Join region residents fishing in the surf for species that swim close to shore, or walk the park’s many trails in search of a pack of feral Chincoteague ponies, as they have roamed this sandy isle for centuries since their introduction to the wild.
2) Cape Hatteras National Seashore
Positioned well out into the turbulent expanse of the Atlantic, Cape Hatteras National Seashore experiences its fair share of storms over the course of a year.
Even when the weather is good, the winds are blowing at a stiff and decent clip, making it a spot that is ideal for those that draw energy from nature’s rawest places.
The constant and consistent wind swell here has created a mecca for area’s surfers, while those looking for something more tame to do will love the fact that this portion of the Eastern Seaboard is a haven for waterfowl on their way north or south when the seasons are changing.
3) Cumberland Island National Seashore
Georgia’s biggest barrier island, Cumberland National Seashore is located in the southern portions of the state, giving it a long warm season throughout the course of the year.

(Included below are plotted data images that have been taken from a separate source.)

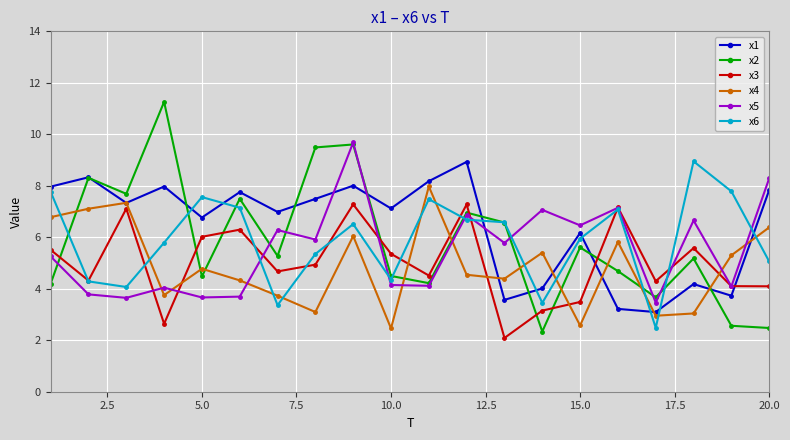

True or false: x6 and x2 cross at least once.

True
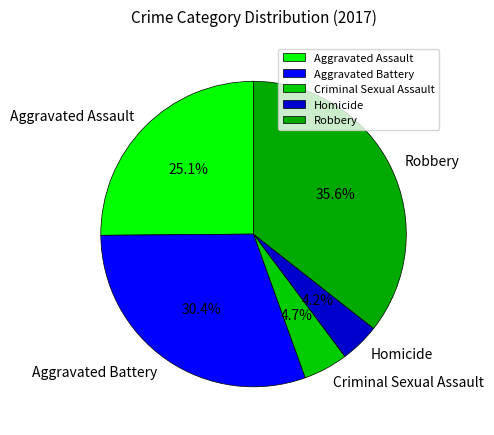

Does any single category account for the majority?

No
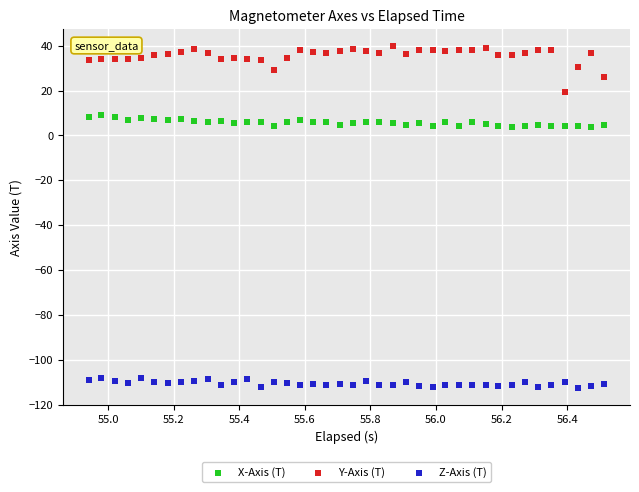

Which series contains the highest Y value?

Y-Axis (T)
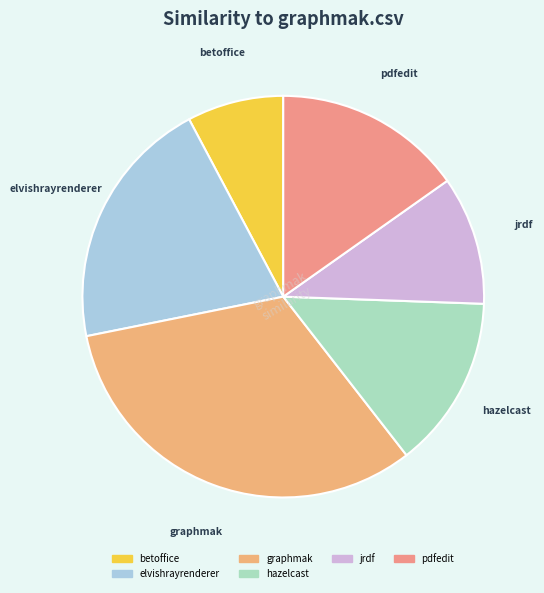

How many segments does this pie chart have?

6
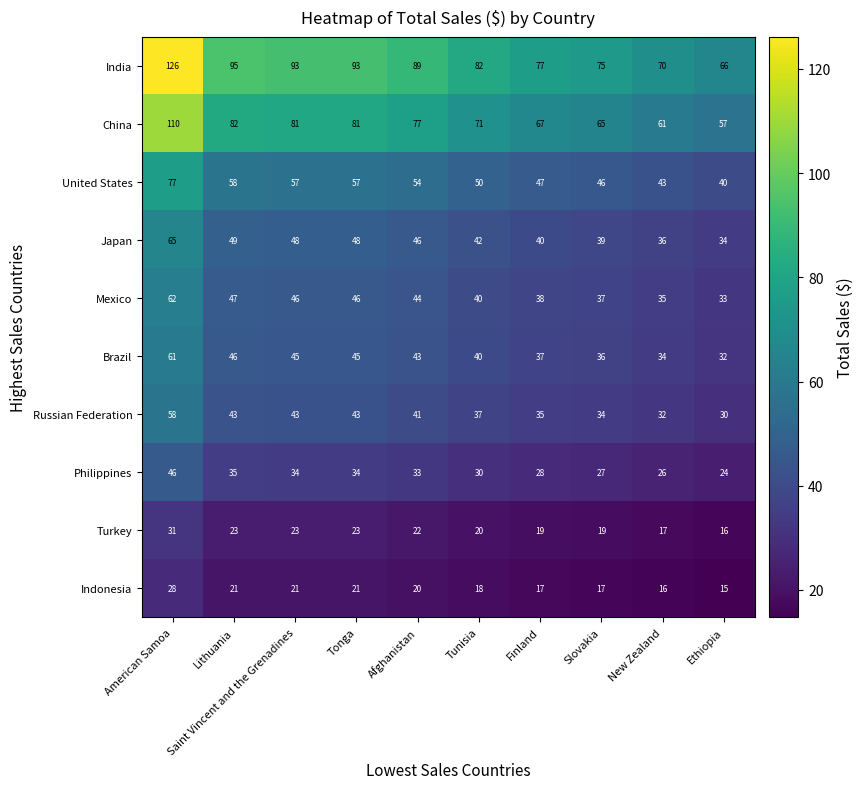

What is the average value of the Japan series?

45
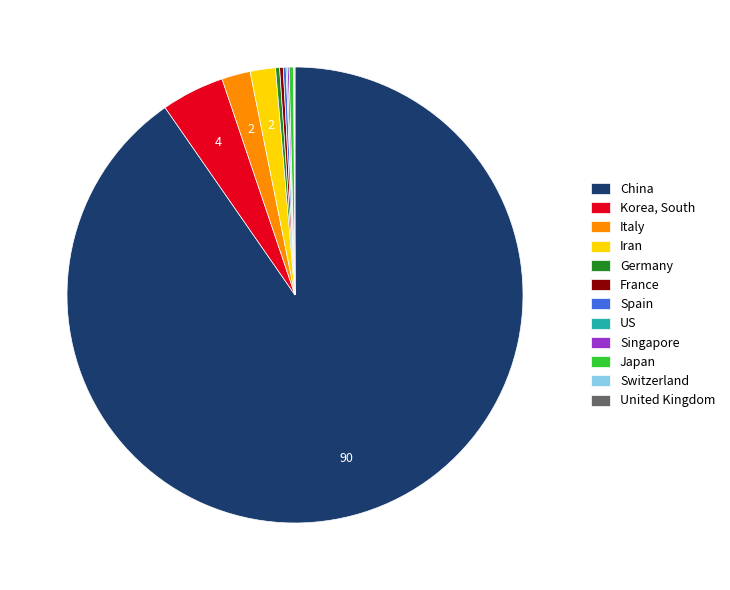

Which slice represents more than half of the pie?

China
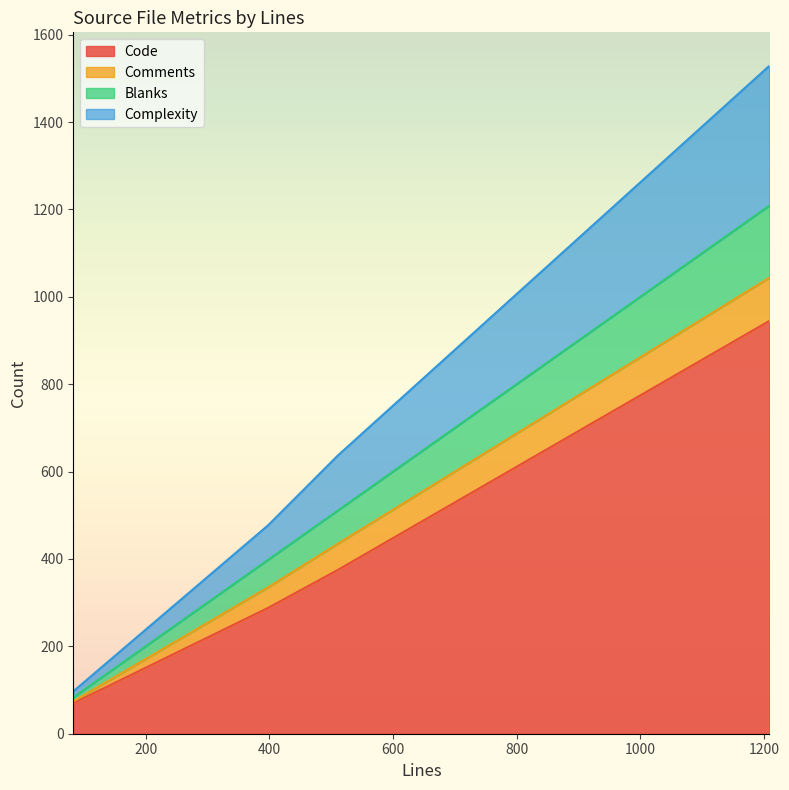

Rank the series at 83 from lowest to highest value.

Comments, Blanks, Complexity, Code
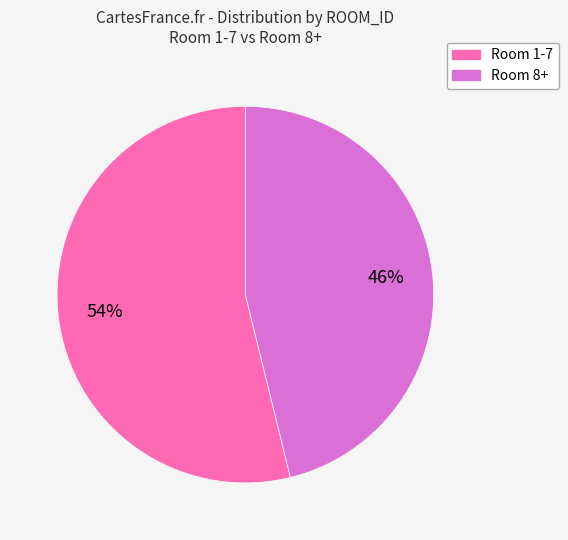

Does any single category account for the majority?

Yes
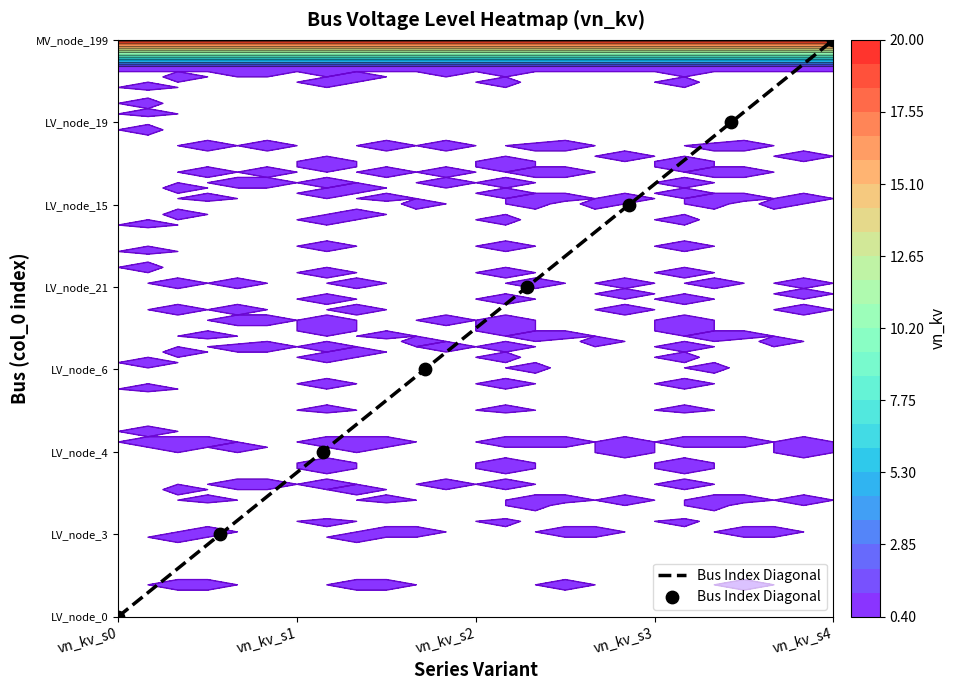

What is the average value?

10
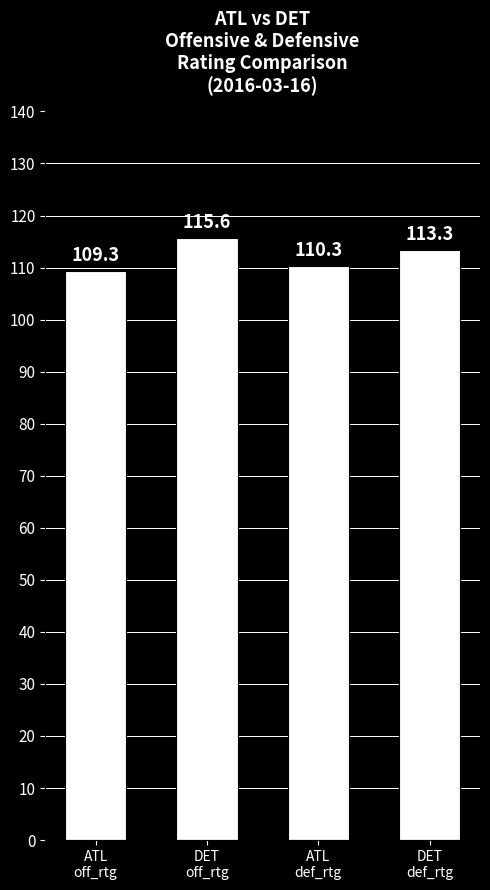

How many values exceed 113?

2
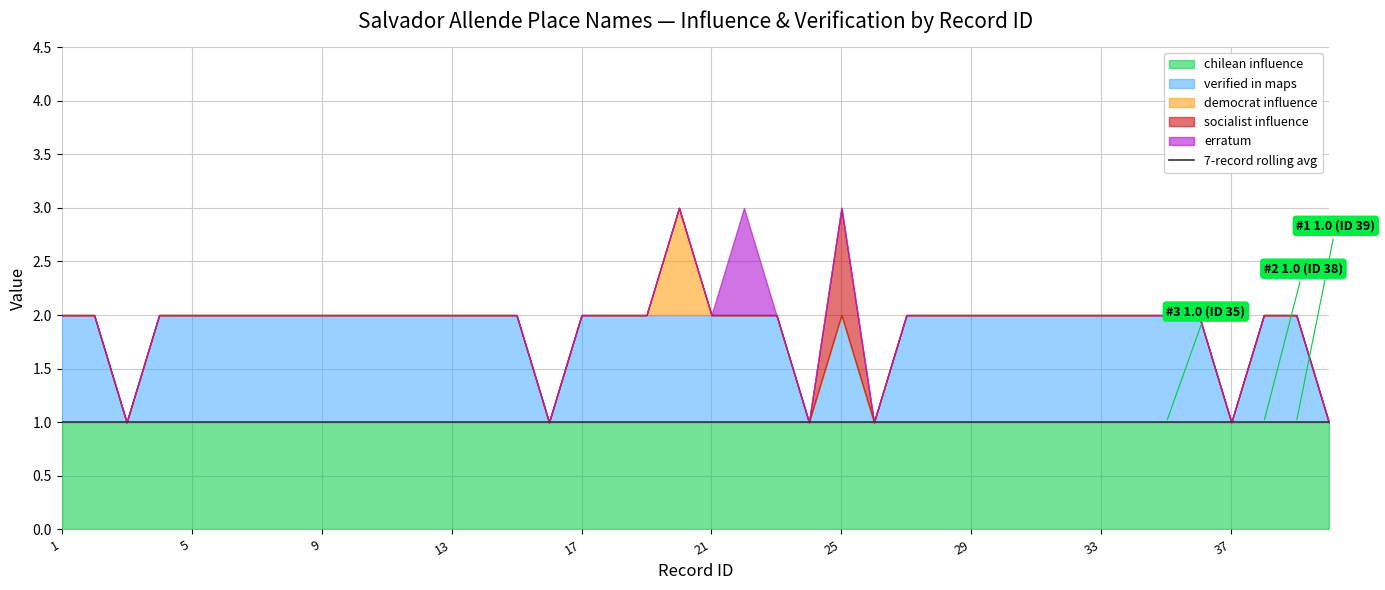

How many series are shown in this chart?

5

While it might be lamentable that many seaside getaways in the Southeast can get unbearably crowded throughout the summer, access to Cumberland Island is restricted to no more than 300 visitors at a time by the national park service, which maintains its serene nature even during the peak of high season.
In addition to the outdoor activities available here (which include hiking, biking and camping), there is a long human history here as well, which involved the long existence of the Timucua Indians and plantation owners during the Antebellum period.
Those into culture will love the museum on site that is dedicated to the backstory of this pristine island.